Pethokoukis: Of Course It’s Fair to Compare the Obama and Reagan Economic Recoveries
And when you do, as seen at the right, there is no comparison.
James Pethokoukis at the Enterprise Blog elaborates:
Housing is usually a key contributor to GDP growth during the early stages of a recovery. As a 2011 St. Louis Fed analysis points out, “Somewhat surprisingly, the housing component of GDP (more formally known as residential investment) tends to be a solid contributor to GDP growth during a recovery. Historically, residential investment has contributed only about 5 percent of GDP—a small share considering the consumption component is close to 70 percent. Nevertheless … it can contribute substantially to the GDP growth rate for short periods of time.”

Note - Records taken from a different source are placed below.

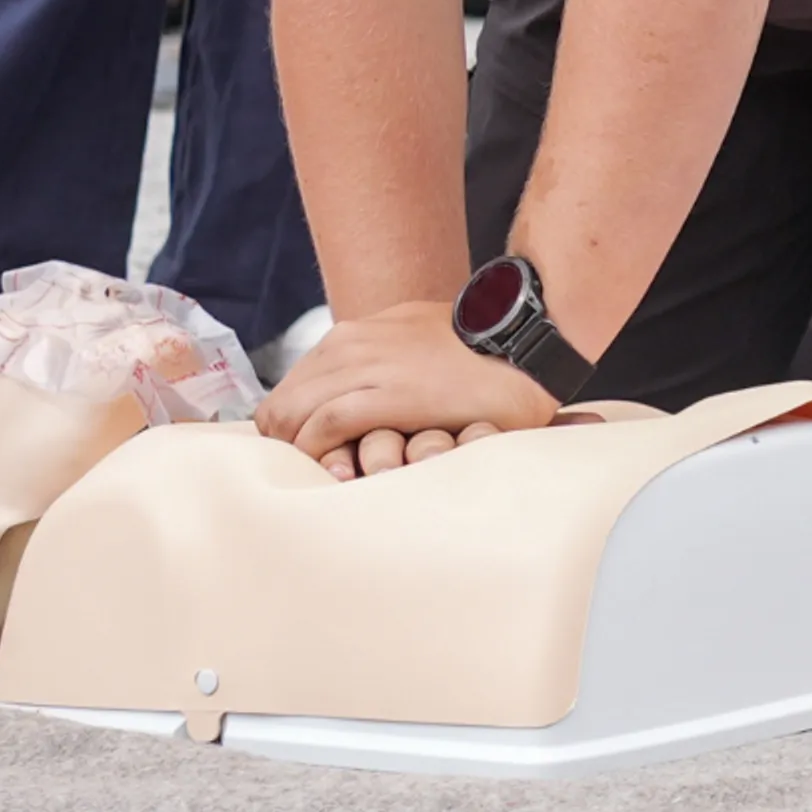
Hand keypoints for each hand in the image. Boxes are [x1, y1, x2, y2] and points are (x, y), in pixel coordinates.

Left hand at [255, 298, 557, 476]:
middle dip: (288, 442)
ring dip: (302, 451)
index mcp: (354, 335)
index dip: (292, 425)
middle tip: (312, 474)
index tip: (309, 454)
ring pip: (294, 414)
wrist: (528, 340)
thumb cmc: (482, 352)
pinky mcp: (388, 394)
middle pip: (283, 404)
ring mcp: (366, 367)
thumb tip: (359, 396)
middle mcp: (350, 345)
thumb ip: (381, 364)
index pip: (292, 387)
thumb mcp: (416, 342)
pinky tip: (337, 470)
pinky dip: (320, 452)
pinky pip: (324, 426)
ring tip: (326, 476)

According to Commerce Department data, residential investment added 1.33 percentage points to GDP in 1983, 0.64 in 1984. By contrast, residential investment subtracted 0.11 percentage point in 2010 and 0.03 in 2011.

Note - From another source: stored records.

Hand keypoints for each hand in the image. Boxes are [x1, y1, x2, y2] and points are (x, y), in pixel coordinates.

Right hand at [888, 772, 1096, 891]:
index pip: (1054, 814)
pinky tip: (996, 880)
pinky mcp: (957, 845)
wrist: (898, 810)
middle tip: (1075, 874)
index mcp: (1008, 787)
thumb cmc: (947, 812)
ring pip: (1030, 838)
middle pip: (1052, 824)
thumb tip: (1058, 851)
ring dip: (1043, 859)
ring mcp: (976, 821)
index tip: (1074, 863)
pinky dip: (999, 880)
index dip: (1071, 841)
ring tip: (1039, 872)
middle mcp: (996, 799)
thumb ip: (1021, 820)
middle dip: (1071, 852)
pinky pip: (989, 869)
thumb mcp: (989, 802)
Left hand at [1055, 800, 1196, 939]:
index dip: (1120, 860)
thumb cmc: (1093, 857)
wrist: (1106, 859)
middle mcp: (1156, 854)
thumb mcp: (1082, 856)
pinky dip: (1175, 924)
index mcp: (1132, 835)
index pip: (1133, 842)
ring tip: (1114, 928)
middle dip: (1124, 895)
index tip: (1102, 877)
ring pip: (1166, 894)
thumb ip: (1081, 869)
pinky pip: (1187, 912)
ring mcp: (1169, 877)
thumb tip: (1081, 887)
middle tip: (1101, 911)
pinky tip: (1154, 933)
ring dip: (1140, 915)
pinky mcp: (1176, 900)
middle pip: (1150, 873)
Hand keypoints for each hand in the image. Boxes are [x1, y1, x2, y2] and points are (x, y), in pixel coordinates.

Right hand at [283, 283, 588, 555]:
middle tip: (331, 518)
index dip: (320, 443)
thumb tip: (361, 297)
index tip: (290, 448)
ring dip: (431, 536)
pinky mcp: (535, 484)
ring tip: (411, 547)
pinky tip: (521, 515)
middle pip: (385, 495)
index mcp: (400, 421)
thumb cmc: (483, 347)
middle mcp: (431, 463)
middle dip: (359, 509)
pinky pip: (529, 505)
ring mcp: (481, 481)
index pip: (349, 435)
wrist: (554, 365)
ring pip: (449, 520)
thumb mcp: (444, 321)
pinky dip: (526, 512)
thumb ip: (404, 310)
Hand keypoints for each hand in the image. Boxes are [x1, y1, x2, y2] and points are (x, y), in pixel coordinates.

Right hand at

But here’s the thing: Subtract the housing rebound from the Reagan Recovery and GDP still grows twice as fast as during the Obama Recovery.
Reagan also had to get the economy going when the Fed’s prime rate was around 20% (vs. 3.25% now), when inflation was roaring (from December 1979 to December 1980, prices increased by 12.5%), and a decaying employment market (which continued to do so because Congress pushed off the effective date of Reagan’s supply-side tax cuts to October 1981; the 1981 cut of 5% didn’t take effect until October; spread over the full year, it was really only 1.25%, which was not enough to mean anything. The real effect of the cuts didn’t kick in until January 1982).

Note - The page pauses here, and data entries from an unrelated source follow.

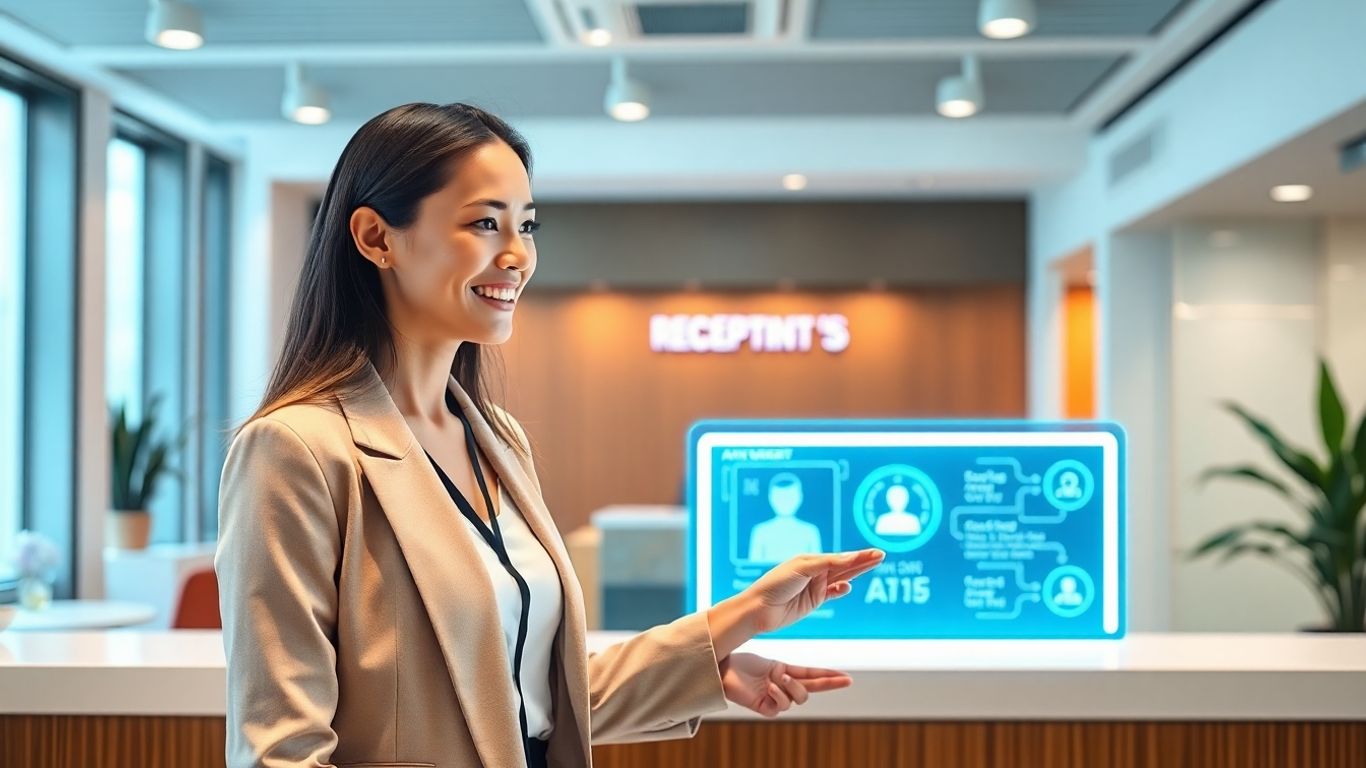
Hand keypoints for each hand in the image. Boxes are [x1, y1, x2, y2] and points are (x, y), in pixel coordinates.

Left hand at [719, 652, 851, 717]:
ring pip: (798, 698)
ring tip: (778, 677)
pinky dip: (779, 694)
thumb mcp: (773, 663)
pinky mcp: (765, 708)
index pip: (812, 676)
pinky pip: (781, 706)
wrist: (723, 669)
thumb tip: (801, 672)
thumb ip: (788, 670)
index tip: (847, 678)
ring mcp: (775, 698)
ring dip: (792, 687)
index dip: (829, 677)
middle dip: (830, 684)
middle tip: (843, 679)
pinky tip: (770, 686)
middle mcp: (783, 687)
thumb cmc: (742, 664)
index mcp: (786, 673)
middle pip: (812, 689)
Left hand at [744, 549, 883, 633]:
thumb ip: (827, 564)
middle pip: (844, 565)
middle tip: (881, 555)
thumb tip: (850, 558)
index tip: (876, 552)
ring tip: (873, 564)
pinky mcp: (813, 601)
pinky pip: (832, 593)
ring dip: (856, 572)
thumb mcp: (802, 569)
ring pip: (841, 577)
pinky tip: (848, 587)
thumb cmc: (776, 584)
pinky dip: (841, 590)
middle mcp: (814, 571)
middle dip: (862, 561)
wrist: (759, 609)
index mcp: (810, 560)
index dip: (858, 555)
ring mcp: (814, 586)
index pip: (840, 557)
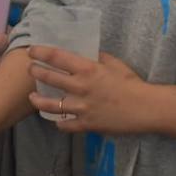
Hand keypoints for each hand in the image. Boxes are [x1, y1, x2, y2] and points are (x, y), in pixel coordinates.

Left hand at [27, 47, 149, 134]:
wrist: (145, 108)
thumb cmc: (132, 83)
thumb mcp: (115, 64)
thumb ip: (98, 58)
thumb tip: (87, 54)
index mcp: (87, 69)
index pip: (57, 57)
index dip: (41, 52)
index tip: (32, 50)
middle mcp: (80, 87)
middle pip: (49, 78)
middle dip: (35, 72)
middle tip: (30, 69)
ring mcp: (81, 107)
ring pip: (51, 105)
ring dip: (38, 101)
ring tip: (32, 98)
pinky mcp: (86, 124)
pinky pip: (65, 125)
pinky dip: (59, 122)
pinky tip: (57, 120)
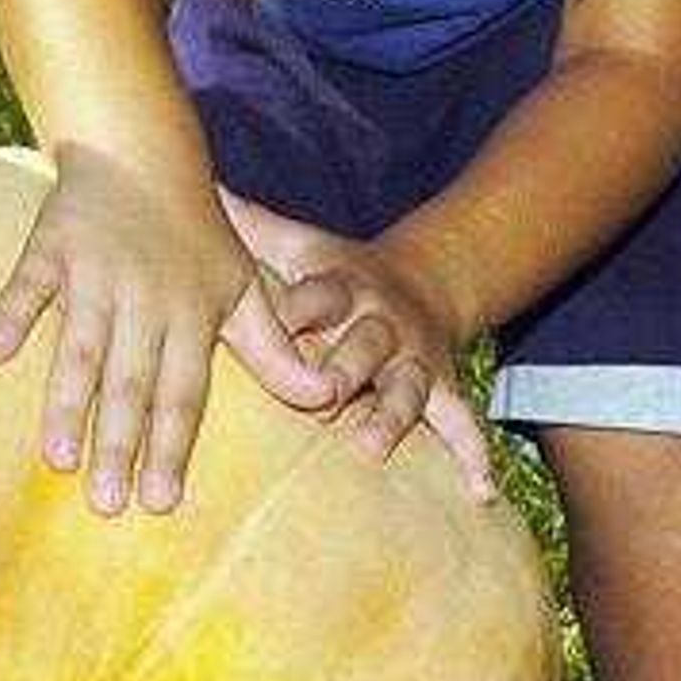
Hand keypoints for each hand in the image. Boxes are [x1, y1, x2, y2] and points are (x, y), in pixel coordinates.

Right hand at [0, 151, 343, 516]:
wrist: (144, 153)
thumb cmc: (198, 233)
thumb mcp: (243, 287)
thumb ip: (273, 350)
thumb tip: (324, 398)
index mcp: (190, 315)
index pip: (182, 393)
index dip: (171, 447)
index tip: (161, 500)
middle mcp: (145, 300)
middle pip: (129, 383)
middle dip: (117, 444)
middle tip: (105, 503)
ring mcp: (97, 273)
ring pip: (80, 346)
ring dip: (67, 401)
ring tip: (56, 459)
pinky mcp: (53, 245)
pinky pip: (30, 282)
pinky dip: (12, 311)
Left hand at [220, 197, 497, 502]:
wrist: (422, 284)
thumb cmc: (337, 276)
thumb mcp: (301, 245)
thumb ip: (251, 227)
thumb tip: (200, 187)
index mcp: (344, 287)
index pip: (318, 297)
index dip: (300, 310)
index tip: (281, 323)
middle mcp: (383, 323)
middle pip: (366, 346)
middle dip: (347, 367)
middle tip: (324, 393)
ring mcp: (415, 360)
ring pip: (406, 389)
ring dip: (390, 417)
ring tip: (369, 445)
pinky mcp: (442, 390)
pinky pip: (462, 424)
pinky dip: (473, 456)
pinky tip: (479, 492)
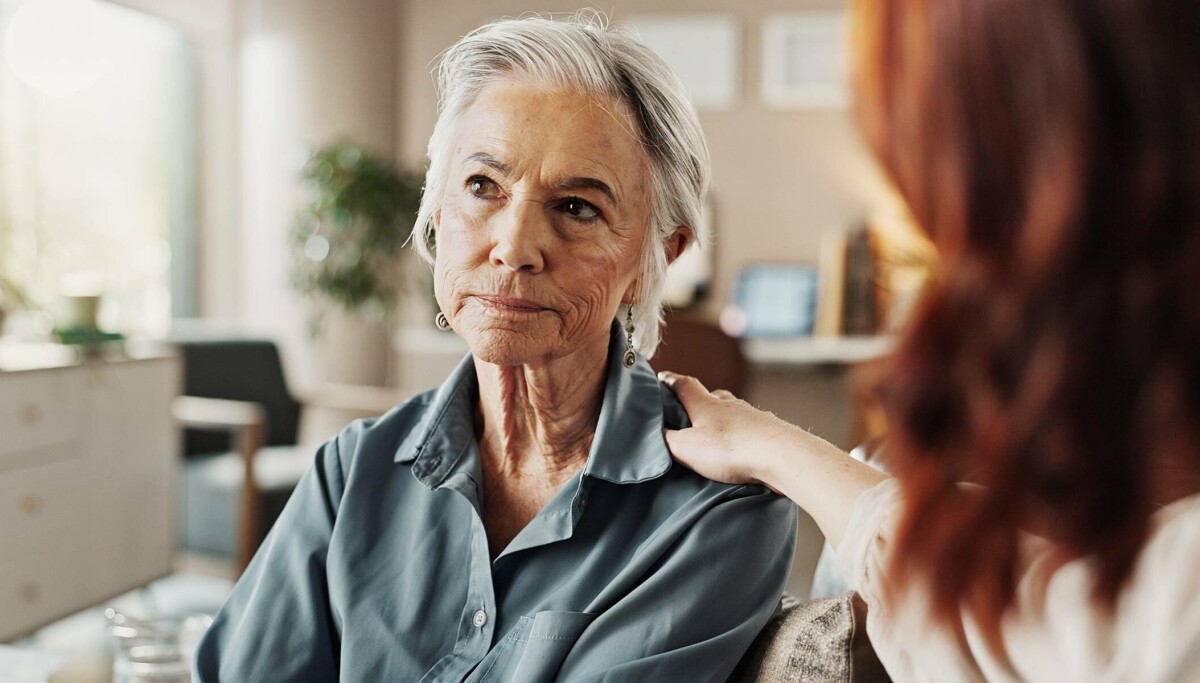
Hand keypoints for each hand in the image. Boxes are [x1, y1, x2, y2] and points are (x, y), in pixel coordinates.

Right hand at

The best way to look at the lack of meaningful recovery is to do the math on where the economy was when the recession officially ended, and to then look at where we are now compared to where we could and should be:
- Second-quarter 2009 GDP was $13.85 trillion.
- Having grown by 6.2% in real terms in the meantime, current GDP in second-quarter 2009 dollars is $14.71 trillion.
- If the economy had instead grown at the 14.9% rate seen under Reagan (it actually should have done better, because the most recent downturn was deeper), current GDP in second-quarter 2009 dollars would be $15.92 trillion.
- We could be (really should be) at a place where annual economic output is $1.21 trillion higher ($15.92 minus $14.71). That’s a difference of over $3,900 per year ($75 per week) for each man, woman and child in America, or about $10,000 for every U.S. household. (Figures would be slightly higher in fourth-quarter 2011 dollars.)
We should be mad as hell at this administration for choosing policy prescriptions which failed during the 1930s (and have failed in Old Europe for decades) when it could have chosen the ones which worked in the 1980s (and the 1960s, and to a smaller extent the middle half of the previous decade).